* Stored data:
*-*-*

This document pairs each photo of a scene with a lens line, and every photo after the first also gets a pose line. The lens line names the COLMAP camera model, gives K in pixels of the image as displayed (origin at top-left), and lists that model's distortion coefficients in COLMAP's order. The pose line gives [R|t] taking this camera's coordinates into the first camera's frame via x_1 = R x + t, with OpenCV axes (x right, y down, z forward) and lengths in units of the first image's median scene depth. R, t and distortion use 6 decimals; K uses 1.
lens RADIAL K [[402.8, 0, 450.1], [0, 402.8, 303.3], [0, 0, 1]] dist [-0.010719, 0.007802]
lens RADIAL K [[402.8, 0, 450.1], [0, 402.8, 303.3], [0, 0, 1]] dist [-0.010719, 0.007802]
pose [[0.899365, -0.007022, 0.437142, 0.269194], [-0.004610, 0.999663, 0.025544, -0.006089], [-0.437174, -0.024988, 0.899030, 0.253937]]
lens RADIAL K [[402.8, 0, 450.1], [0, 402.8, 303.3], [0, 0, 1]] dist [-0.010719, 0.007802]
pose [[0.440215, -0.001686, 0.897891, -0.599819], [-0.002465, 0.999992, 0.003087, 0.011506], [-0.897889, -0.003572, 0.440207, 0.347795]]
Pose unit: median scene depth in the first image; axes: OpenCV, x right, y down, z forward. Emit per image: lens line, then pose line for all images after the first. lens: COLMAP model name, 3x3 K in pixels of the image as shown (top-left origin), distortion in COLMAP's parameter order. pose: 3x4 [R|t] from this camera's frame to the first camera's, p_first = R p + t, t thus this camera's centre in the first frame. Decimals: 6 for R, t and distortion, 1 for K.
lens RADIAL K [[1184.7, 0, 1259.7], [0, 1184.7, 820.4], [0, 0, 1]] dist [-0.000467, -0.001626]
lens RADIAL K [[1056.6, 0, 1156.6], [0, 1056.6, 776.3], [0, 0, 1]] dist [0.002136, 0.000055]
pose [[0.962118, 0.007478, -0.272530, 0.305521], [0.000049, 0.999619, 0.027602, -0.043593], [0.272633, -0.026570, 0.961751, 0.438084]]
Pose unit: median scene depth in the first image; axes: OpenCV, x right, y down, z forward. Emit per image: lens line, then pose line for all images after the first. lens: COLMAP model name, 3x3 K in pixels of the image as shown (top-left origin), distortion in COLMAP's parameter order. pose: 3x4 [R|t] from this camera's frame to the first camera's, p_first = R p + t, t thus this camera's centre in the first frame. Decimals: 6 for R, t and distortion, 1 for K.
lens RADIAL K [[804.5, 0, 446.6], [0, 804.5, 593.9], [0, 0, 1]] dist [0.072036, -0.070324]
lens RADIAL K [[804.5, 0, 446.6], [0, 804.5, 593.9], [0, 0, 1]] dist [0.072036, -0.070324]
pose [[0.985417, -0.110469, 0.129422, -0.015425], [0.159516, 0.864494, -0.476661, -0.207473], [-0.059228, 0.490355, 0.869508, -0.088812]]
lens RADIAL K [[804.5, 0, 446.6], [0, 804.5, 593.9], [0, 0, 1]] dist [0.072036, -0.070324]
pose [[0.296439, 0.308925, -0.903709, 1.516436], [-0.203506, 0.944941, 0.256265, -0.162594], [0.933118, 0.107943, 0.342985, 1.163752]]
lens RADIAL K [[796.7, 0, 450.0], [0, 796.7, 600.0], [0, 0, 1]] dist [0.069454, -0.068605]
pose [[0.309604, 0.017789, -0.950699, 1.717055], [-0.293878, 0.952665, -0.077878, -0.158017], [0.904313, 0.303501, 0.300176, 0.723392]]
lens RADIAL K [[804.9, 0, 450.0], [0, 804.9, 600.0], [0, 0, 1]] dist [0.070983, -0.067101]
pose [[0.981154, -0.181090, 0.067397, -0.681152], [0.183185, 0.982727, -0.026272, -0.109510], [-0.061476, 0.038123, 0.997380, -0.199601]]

*-*-*

* What is required:
Copy all of the material above character for character, leaving nothing out and changing nothing.

* Solution:
This document pairs each photo of a scene with a lens line, and every photo after the first also gets a pose line. The lens line names the COLMAP camera model, gives K in pixels of the image as displayed (origin at top-left), and lists that model's distortion coefficients in COLMAP's order. The pose line gives [R|t] taking this camera's coordinates into the first camera's frame via x_1 = R x + t, with OpenCV axes (x right, y down, z forward) and lengths in units of the first image's median scene depth. R, t and distortion use 6 decimals; K uses 1.
lens RADIAL K [[402.8, 0, 450.1], [0, 402.8, 303.3], [0, 0, 1]] dist [-0.010719, 0.007802]
lens RADIAL K [[402.8, 0, 450.1], [0, 402.8, 303.3], [0, 0, 1]] dist [-0.010719, 0.007802]
pose [[0.899365, -0.007022, 0.437142, 0.269194], [-0.004610, 0.999663, 0.025544, -0.006089], [-0.437174, -0.024988, 0.899030, 0.253937]]
lens RADIAL K [[402.8, 0, 450.1], [0, 402.8, 303.3], [0, 0, 1]] dist [-0.010719, 0.007802]
pose [[0.440215, -0.001686, 0.897891, -0.599819], [-0.002465, 0.999992, 0.003087, 0.011506], [-0.897889, -0.003572, 0.440207, 0.347795]]
Pose unit: median scene depth in the first image; axes: OpenCV, x right, y down, z forward. Emit per image: lens line, then pose line for all images after the first. lens: COLMAP model name, 3x3 K in pixels of the image as shown (top-left origin), distortion in COLMAP's parameter order. pose: 3x4 [R|t] from this camera's frame to the first camera's, p_first = R p + t, t thus this camera's centre in the first frame. Decimals: 6 for R, t and distortion, 1 for K.
lens RADIAL K [[1184.7, 0, 1259.7], [0, 1184.7, 820.4], [0, 0, 1]] dist [-0.000467, -0.001626]
lens RADIAL K [[1056.6, 0, 1156.6], [0, 1056.6, 776.3], [0, 0, 1]] dist [0.002136, 0.000055]
pose [[0.962118, 0.007478, -0.272530, 0.305521], [0.000049, 0.999619, 0.027602, -0.043593], [0.272633, -0.026570, 0.961751, 0.438084]]
Pose unit: median scene depth in the first image; axes: OpenCV, x right, y down, z forward. Emit per image: lens line, then pose line for all images after the first. lens: COLMAP model name, 3x3 K in pixels of the image as shown (top-left origin), distortion in COLMAP's parameter order. pose: 3x4 [R|t] from this camera's frame to the first camera's, p_first = R p + t, t thus this camera's centre in the first frame. Decimals: 6 for R, t and distortion, 1 for K.
lens RADIAL K [[804.5, 0, 446.6], [0, 804.5, 593.9], [0, 0, 1]] dist [0.072036, -0.070324]
lens RADIAL K [[804.5, 0, 446.6], [0, 804.5, 593.9], [0, 0, 1]] dist [0.072036, -0.070324]
pose [[0.985417, -0.110469, 0.129422, -0.015425], [0.159516, 0.864494, -0.476661, -0.207473], [-0.059228, 0.490355, 0.869508, -0.088812]]
lens RADIAL K [[804.5, 0, 446.6], [0, 804.5, 593.9], [0, 0, 1]] dist [0.072036, -0.070324]
pose [[0.296439, 0.308925, -0.903709, 1.516436], [-0.203506, 0.944941, 0.256265, -0.162594], [0.933118, 0.107943, 0.342985, 1.163752]]
lens RADIAL K [[796.7, 0, 450.0], [0, 796.7, 600.0], [0, 0, 1]] dist [0.069454, -0.068605]
pose [[0.309604, 0.017789, -0.950699, 1.717055], [-0.293878, 0.952665, -0.077878, -0.158017], [0.904313, 0.303501, 0.300176, 0.723392]]
lens RADIAL K [[804.9, 0, 450.0], [0, 804.9, 600.0], [0, 0, 1]] dist [0.070983, -0.067101]
pose [[0.981154, -0.181090, 0.067397, -0.681152], [0.183185, 0.982727, -0.026272, -0.109510], [-0.061476, 0.038123, 0.997380, -0.199601]]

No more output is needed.